Colonial & Early America (General Resources)

General Colonial Resources (Covering multiple states)

links to maps that are helpful with early American Migration

try American Ancestors for searching in New York and areas fed by New England. A full subscription is required to see the records but the index (which is available with a free account) lets you do name searches and returns helpful information.

EARLY AMERICAN RESEARCH / COLONIAL RESEARCH: What becomes more important:

Flexibility - whatever everyone thinks may be wrong. Keep an open mind. Sometimes stories are garbled or fabricated and people have told them so long nobody questions them. If all those trees all over the internet have parents but no records treat it as a hint.

Look critically at the “going knowledge.” Most early American families are represented in online trees. Everyone may be stuck in the same place but look multiple trees for people who may have something different. Notice these things:

Do they have any sources at all?

Do the sources that they have match the person? Are you sure they have the right Eliakim?

Have they made an effort to follow all the siblings? If this is hard research that may have been impossible. Drop down to the next (more known) generation and see if they did this later in the time period where it was possible

Are the geographic places reasonable? Do they have the right counties at the right time? If children are born in different places is it reasonable that they could have children born in those places?

Spelling is going to get more creative. There was no standardized spelling until after the American Revolution and when it came to surnames there was no dictionary. People spelled what they heard and the country was filled with dialects. Even people with means might not know "how to spell their name properly"

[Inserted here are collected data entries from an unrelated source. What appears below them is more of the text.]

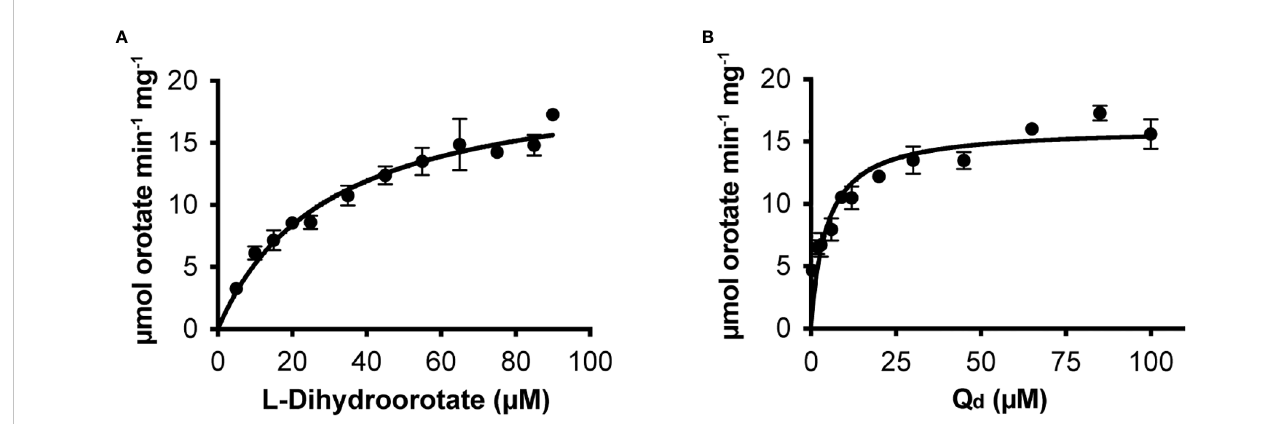
FIGURE 2 Steady state kinetics of puri fi ed recombinant OsDHODH. (A) Saturation curve for L-dihydroorotate. (B) Saturation curve for decylubiqinone, Q d .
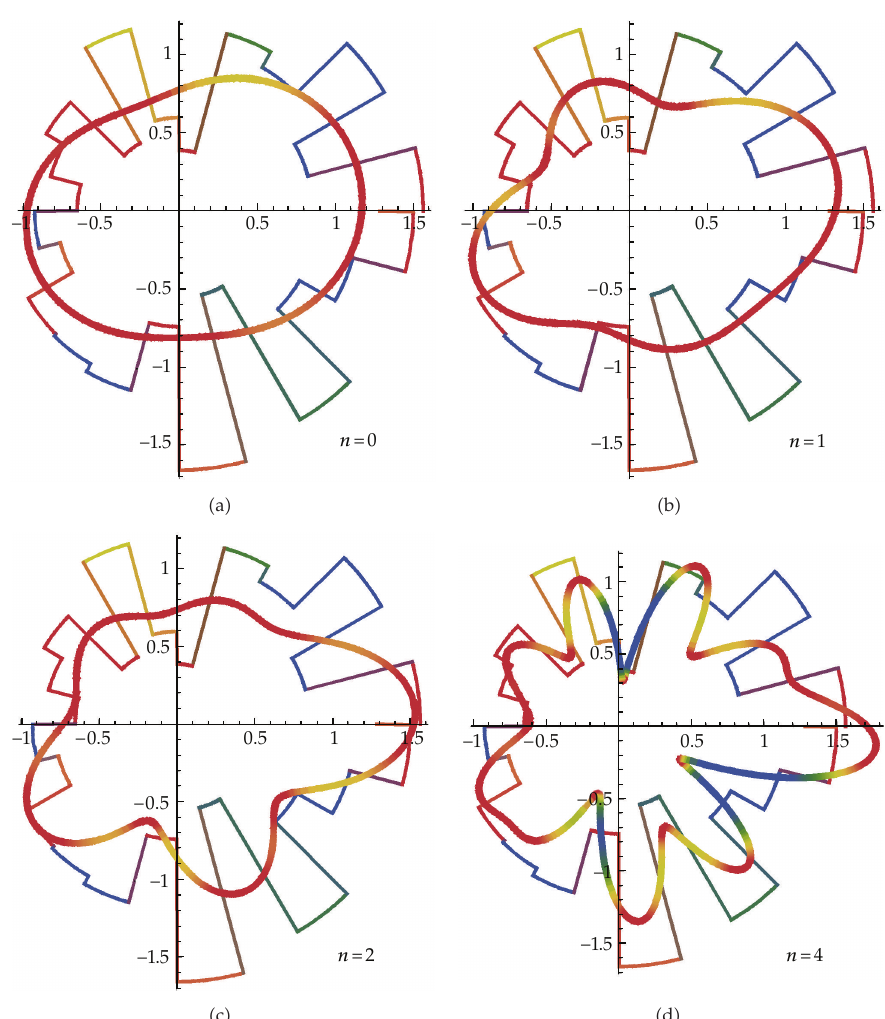
Figure 7: Original vector-valued ODF sampling from N (cid:3) 1 . 0 , 0 . 3 2 (cid:4) and its approximate ODFs using symmetric characterization in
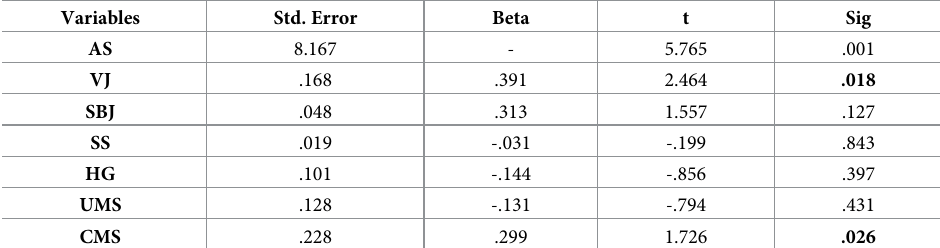
Table 1. Multiple linear regression analysis for feature extraction.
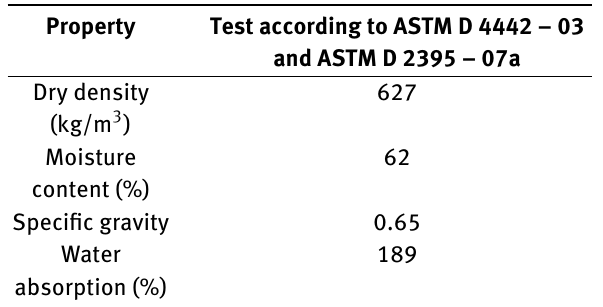
Table 3: Physical properties of sawdust particles.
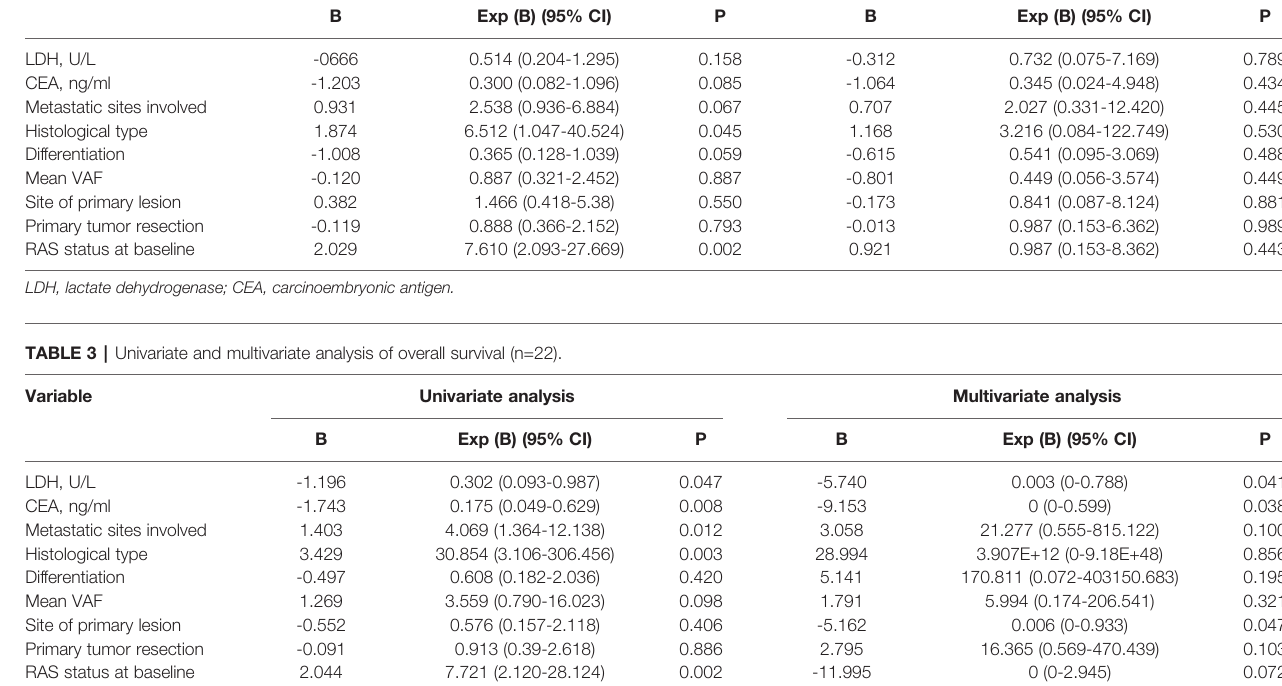
TABLE 2 | Univariate and multivariate analysis of progression free survival (n=22). Variable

Naming patterns become more important than ever. In New England, most first sons and daughters were named after the parents. In Virginia and the south after grandparents. In the middle colonies, it might be either way but the names of those first children are strong clues.

Migration usually came in chunks. If your grandfather says born in New York and you find him on the 1820 census in Jefferson County do not assume that he was born there. His family quite likely migrated to an eastern county in New York and kept pushing westward.

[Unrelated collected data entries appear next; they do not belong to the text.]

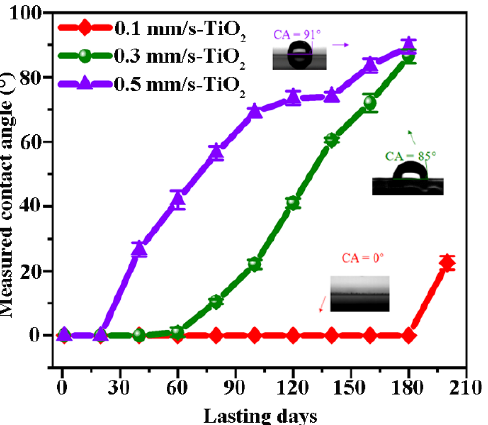
Figure 3. Measured evolution of the superhydrophilic persistence on the surface of Laser-TiO 2 sam- ples with time elapsing.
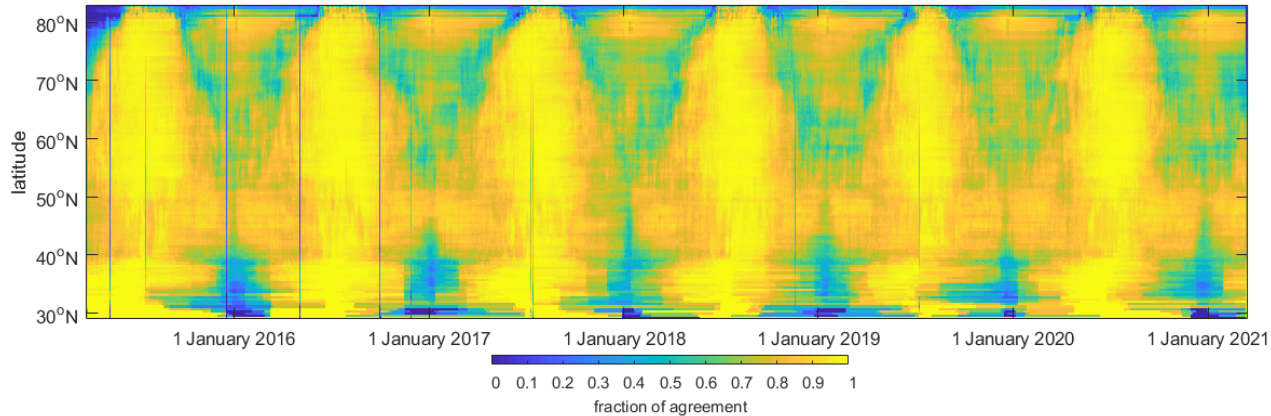
Figure 8. The fraction of agreement time series along the latitudes.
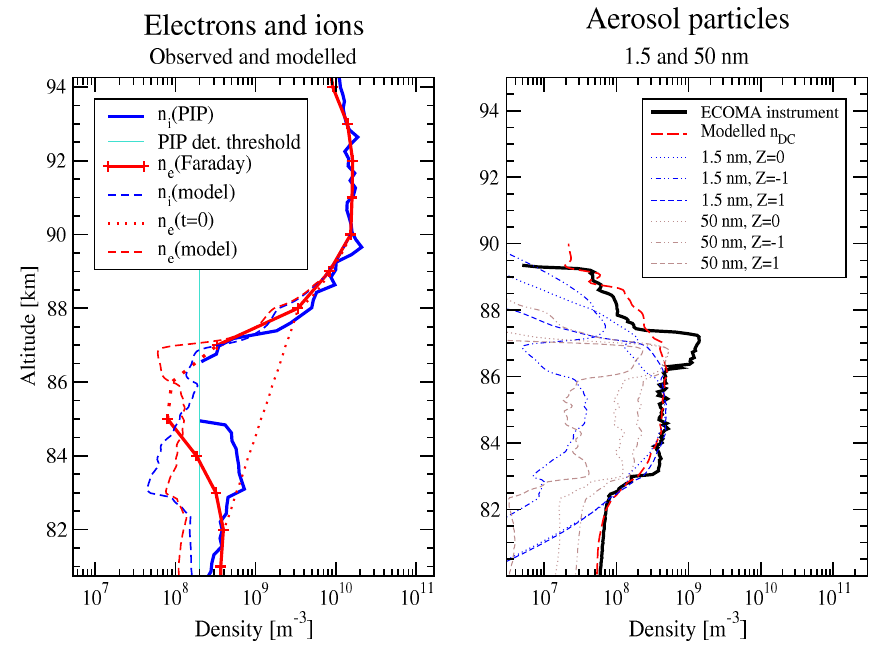
Fig. 8. Model with α = α m and two aerosol particle populations, one with r a = 50nm and the same density as measured by the ECOMA instrument (assuming singly negatively charged particles), and a smoke population with r a = 1 . 5nm and the same density as in Fig. 6. I a = 0 . 1 and 0 . 01s − 1 for the 50 and 1.5nm particles, respectively.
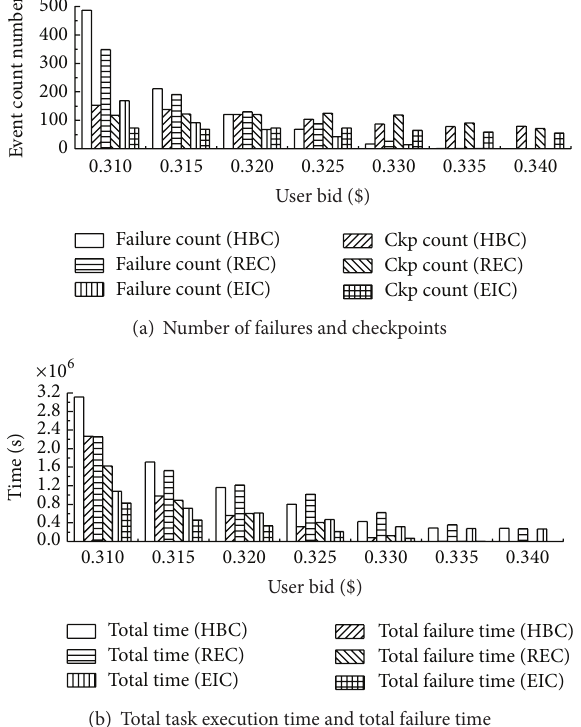
Figure 15: Performance comparison of checkpointing schemes according to user bid.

State borders didn't mean much. if your family had a farm in "Washington County" Maryland in 1776 that covered all of Western Maryland and they had recently been in Frederick Co. Maryland before the boundary change. They could also leave records below them in the counties of northern Virginia or above them in the bordering counties of Pennsylvania.

Water and roads are everything. Look for historical maps that show rivers and history that tells you if they could navigate that river. Look for maps that show the early roads and see where they connected. Migration was costly and families often went somewhere for a few years and kept moving towards their goal.

Taxes and militia lists are tremendous help because men couldn't escape them! Even if you were excused your name might appear with that notation. They will be the finding aids that lead you to the correct deed book, probate, etc.

Try to see these lists in original form because they will provide cluster information. Both were drawn from neighborhoods. The names in that neighborhood will include various threads of your family.

You will have to build theories and test them. Find the group that seems most likely to have produced him based on cluster or other probabilities and try to prove or disprove that he fits with them. You may not be able to prove whose child he is but if you are in the right group you should see names you recognize or history that makes sense to his story.

Research in "bites". Start with things that are well indexed and look for your primary families. If you search the deed index save their entries by capturing the page or putting the index info in an excel document etc. where you will not lose it. Come back later and look for the actual documents. Don't get overwhelmed.

Keep good notes. Put anything useful on your timeline. Don't do work that you forget about later. Early American research is labor-intensive. That is why

Invest research time in gathering maps, looking at county histories, looking at archives and FamilySearch and Ancestry to make sure you know what is available and what is most accessible. Start with things that are easiest.

Try to get help in your DNA matches. If your test is at Ancestry and you suspect your family was in York County Pennsylvania do a search of their surname and birthplace in that county. Look carefully for patterns in the matches and if they don't go back far enough try to find the path back to the place you are interested in.

If a family starts to emerge in your DNA matches spend some time mapping them. If they are on FamilySearch in the Cumulative Tree you can print pedigrees and groupsheets. You can also create small tree (private or public) where you work with this family unit and if you really don't want anyone to see this research you can also put it in an unindexed tree.